Prompt
List each line of the data that holds the string "рынок", please.

Records from a data source
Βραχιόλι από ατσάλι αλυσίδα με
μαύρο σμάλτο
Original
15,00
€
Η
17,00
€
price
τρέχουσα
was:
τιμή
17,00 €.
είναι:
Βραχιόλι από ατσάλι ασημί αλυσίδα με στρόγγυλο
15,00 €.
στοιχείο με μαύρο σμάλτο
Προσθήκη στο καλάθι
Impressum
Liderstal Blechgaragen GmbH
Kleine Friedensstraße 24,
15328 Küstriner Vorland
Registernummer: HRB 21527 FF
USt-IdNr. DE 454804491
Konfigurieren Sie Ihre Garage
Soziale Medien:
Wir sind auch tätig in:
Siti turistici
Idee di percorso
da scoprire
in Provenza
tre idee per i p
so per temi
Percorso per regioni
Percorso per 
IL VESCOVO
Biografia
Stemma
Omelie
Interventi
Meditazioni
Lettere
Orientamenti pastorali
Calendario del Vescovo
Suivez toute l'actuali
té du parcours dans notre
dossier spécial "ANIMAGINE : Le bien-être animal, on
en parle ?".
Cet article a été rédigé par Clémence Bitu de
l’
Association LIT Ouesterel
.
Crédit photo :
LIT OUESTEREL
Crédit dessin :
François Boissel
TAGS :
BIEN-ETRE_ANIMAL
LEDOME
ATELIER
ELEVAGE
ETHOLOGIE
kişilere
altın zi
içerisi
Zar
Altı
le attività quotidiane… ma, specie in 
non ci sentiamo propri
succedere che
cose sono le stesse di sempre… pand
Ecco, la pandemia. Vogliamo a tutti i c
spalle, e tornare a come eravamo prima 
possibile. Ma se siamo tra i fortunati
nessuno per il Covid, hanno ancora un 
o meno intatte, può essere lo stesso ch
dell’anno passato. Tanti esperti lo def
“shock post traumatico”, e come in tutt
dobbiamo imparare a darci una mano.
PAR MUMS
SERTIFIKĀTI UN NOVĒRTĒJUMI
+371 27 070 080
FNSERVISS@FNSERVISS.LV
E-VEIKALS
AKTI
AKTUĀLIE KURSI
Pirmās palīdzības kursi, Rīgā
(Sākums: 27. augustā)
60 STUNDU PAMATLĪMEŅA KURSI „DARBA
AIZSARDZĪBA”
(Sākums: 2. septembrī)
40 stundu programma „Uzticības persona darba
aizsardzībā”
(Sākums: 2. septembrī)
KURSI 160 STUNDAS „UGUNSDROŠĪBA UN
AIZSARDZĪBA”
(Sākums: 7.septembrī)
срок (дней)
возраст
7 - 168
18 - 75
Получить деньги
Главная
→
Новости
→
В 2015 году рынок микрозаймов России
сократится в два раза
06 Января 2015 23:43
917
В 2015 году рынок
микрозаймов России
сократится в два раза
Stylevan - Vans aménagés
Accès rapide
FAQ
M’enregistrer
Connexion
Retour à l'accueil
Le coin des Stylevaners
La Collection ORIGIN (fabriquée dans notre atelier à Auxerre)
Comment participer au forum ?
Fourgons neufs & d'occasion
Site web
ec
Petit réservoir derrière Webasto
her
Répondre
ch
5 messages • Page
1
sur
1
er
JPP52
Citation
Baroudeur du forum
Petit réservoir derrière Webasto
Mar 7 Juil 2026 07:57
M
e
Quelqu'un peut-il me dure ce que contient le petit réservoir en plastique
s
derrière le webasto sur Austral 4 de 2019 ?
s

Exercise result
В 2015 году рынок микрозаймов России
В 2015 году рынок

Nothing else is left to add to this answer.